Speaker: Tatiana Gvozdeva
Affiliation: The University of Auckland
Title: Roughly weighted games with interval thresholds
Date: Friday, 30 Apr 2010
Time: 3:00 pm
Location: Room 401 (small math seminar room)
It is very well-known that not every simple game has a representation as weighted majority game. The first step in attempt to characterise non-weighted games was the introduction of the class of roughly weighted games. This concept proved to be useful. It realises a very common idea in Social Choice that sometimes the rule needs an additional tie-breaking rule that helps to decide who is the winner if the results of all candidates are on a certain ‘threshold’. We gave a criterion of rough weightedness in the previous talk at this seminar. However not all games are even roughly weighted. Hence we need a more general construction to represent all games.

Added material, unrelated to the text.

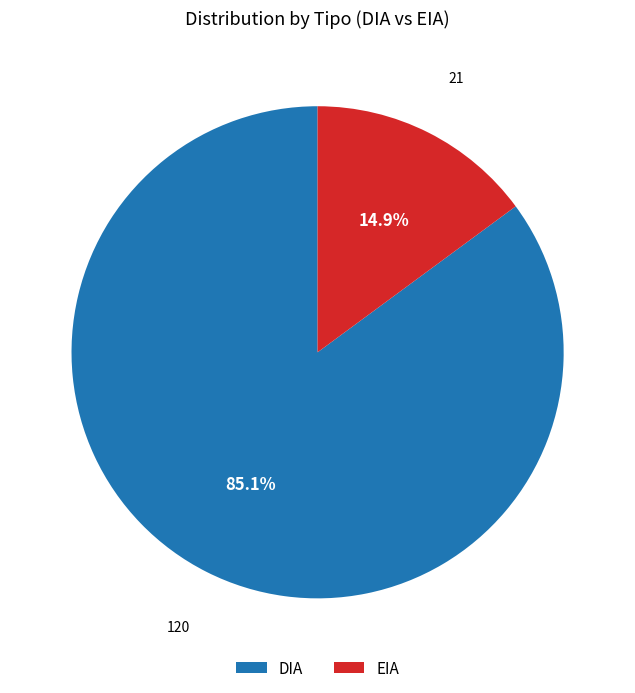

The EIA slice represents 15% of the pie. True or false?

True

In this paper we introduce and explore several concepts that generalise roughly weighted games in several directions. One idea is to make the threshold thicker, i.e. use not a number but an interval for it. A good example of this situation would be a faculty vote. If neither side controls a 2/3 majority (calculated in faculty members or their grant dollars), then the Dean would decide the outcome. We can keep weights normalised so that the lower end of the interval is fixed at 1, then the right end of the interval becomes a “resource” parameter. We show that all class of games split into the hierarchy of classes of games define by this parameter. We show that as it increases we get strictly greater descriptive power, i.e., if the resource parameter gets larger, strictly more games can be described.
A situation when the number of players n is fixed also of interest. Then there is an interval [1,s(n)], numbers from which provide us with a resource parameter for every game. There will be finitely many numbers q in this interval such that the interval [1,q] represents more n-player games that any interval [1,q’] with q'<q. We call the set of such numbers the nth spectrum. We calculate the spectrum for n<7. Also we present an upper bound for s(n).
Another hierarchy of games emerges when we restrict the number of possible values that the weight of a coalition might be when this weight is in the threshold interval.